_ページ本文_.
援助者がみようとするもの
瀬尾まいこさんの「そして、バトンは渡された」を読んだ。
血がつながらない親たちが娘を育てていく話である。
主人公の女子高生森宮優子は、母を幼くして亡くし、実の父、育ての親が3人いる。
実の父から離れ、家を転々とし、次々と育ての親が変わり・・・。
という環境をケース記録として読むと、「大変な環境で苦労し、つらい思いをしている子」というクライエント像が浮かび上がる。
学校の先生方もそういった印象を持ち、いわゆるカウンセリングで言われそうな、「つらかったね。無理しないで、溜め込まないで気持ちを話していいよ」というような言葉を吐いてきたらしい。
しかし、高校3年のときの担任向井先生は違っていた。もちろん、そういったアプローチもありながら、環境に惑わされなかったのだ。

_データ欄_.
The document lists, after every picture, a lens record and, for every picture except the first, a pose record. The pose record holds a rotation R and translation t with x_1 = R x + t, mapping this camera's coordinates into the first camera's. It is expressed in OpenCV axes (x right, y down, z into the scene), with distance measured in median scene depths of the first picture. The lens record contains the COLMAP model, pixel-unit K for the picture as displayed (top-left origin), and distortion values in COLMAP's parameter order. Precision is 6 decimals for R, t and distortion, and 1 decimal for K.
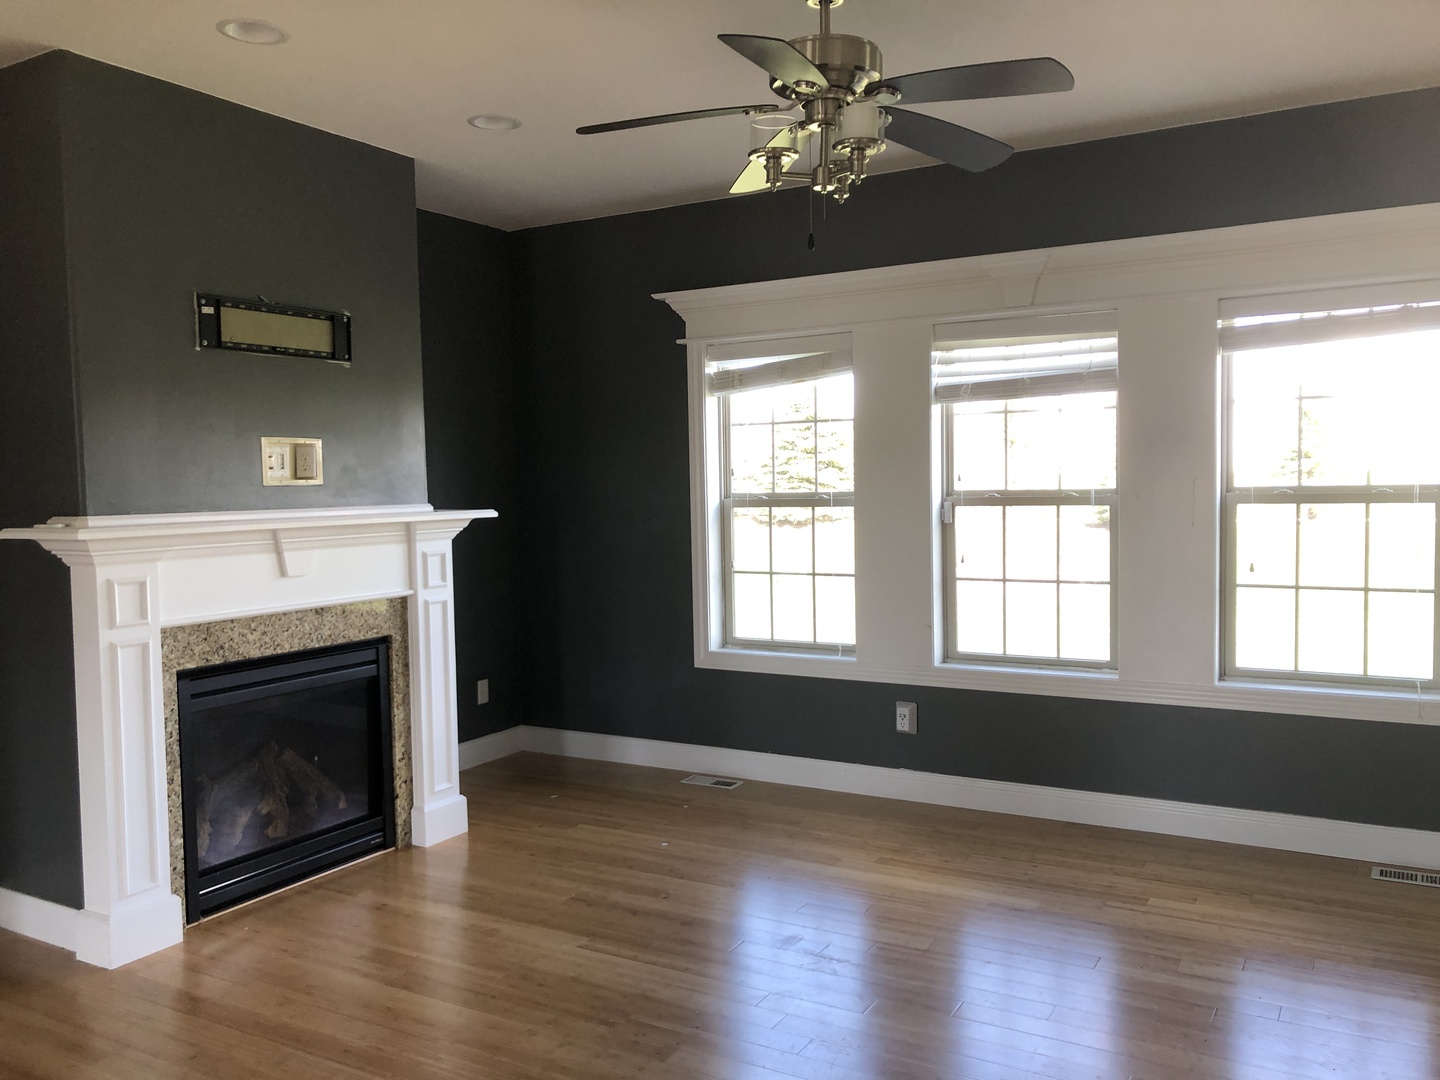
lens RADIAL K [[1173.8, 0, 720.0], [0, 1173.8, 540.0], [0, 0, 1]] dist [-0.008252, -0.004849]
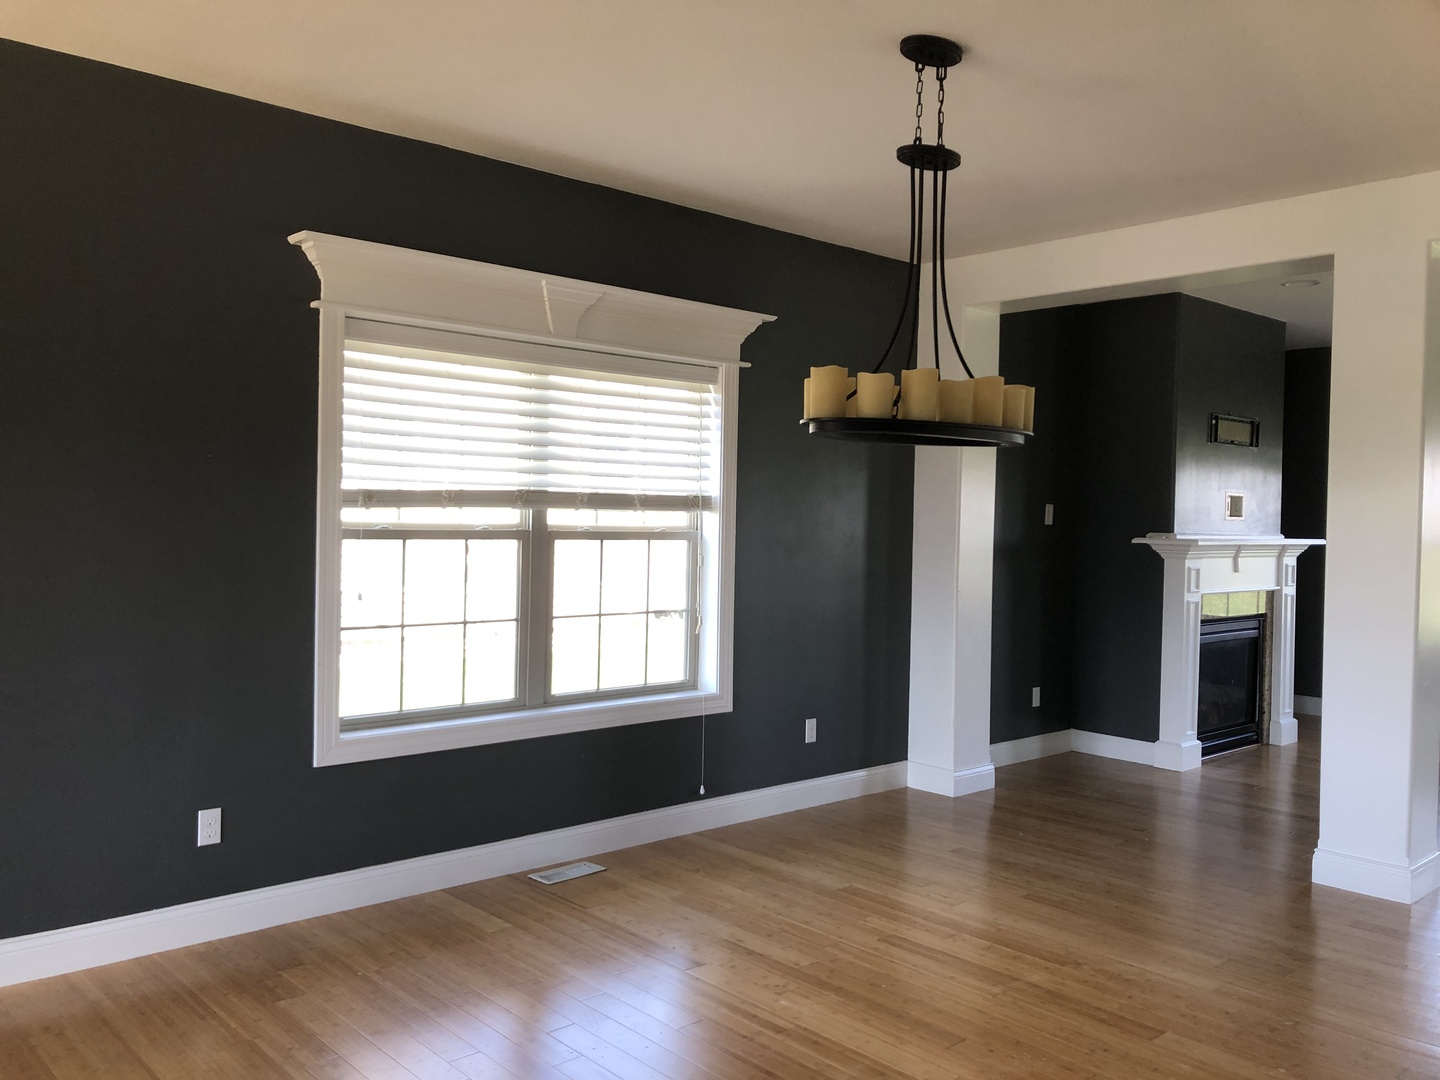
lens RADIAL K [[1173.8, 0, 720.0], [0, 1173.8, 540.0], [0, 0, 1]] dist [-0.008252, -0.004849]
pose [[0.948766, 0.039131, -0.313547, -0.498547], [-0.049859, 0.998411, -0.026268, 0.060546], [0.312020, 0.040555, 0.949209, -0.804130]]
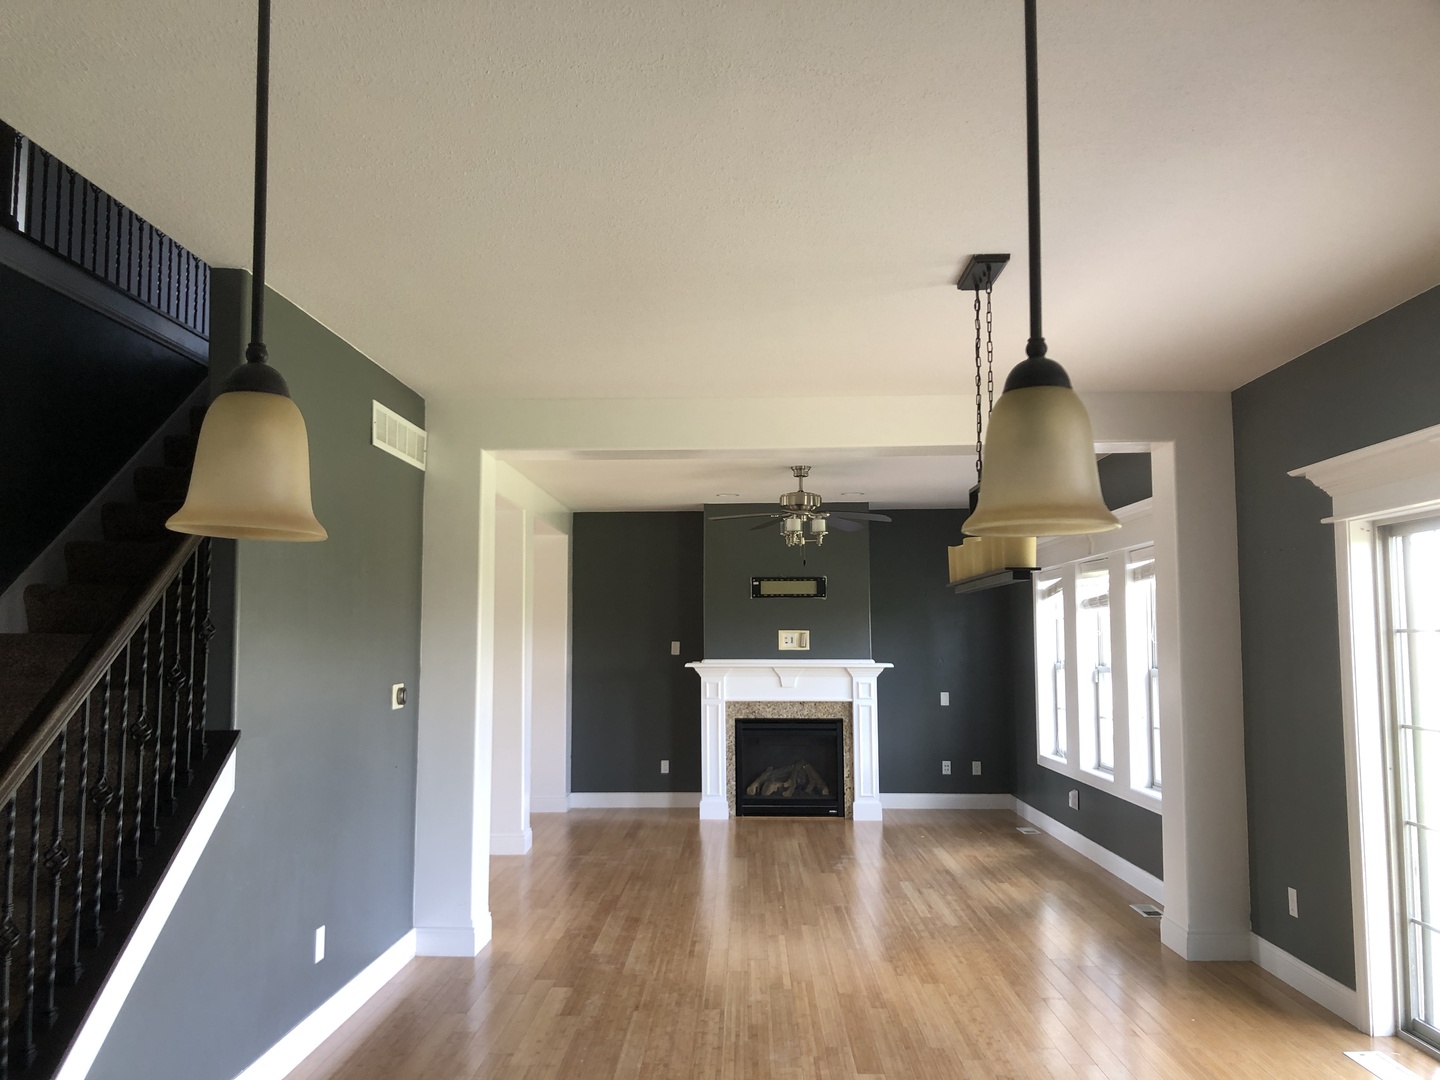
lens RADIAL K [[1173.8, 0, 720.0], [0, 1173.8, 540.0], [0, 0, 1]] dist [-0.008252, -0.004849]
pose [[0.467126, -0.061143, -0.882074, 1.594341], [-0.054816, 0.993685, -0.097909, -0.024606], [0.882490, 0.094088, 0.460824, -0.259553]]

==

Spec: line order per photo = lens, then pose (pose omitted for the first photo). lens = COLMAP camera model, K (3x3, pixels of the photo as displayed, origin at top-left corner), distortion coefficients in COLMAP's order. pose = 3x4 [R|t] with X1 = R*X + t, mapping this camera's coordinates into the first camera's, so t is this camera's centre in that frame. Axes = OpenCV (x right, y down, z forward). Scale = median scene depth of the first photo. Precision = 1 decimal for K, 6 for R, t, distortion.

_作業指示_.
A. ページ本文のうち、「援助者がみようとするもの」で始まり「ライエント像が浮かび上がる。」で終わる部分を、一字も変えずに書き出してください。
B. ページ本文によると、主人公の高校3年のときの担任は何という先生ですか。

_解答一覧_.
A.
援助者がみようとするもの
瀬尾まいこさんの「そして、バトンは渡された」を読んだ。
血がつながらない親たちが娘を育てていく話である。
主人公の女子高生森宮優子は、母を幼くして亡くし、実の父、育ての親が3人いる。
実の父から離れ、家を転々とし、次々と育ての親が変わり・・・。
という環境をケース記録として読むと、「大変な環境で苦労し、つらい思いをしている子」というクライエント像が浮かび上がる。

B. 向井先生です。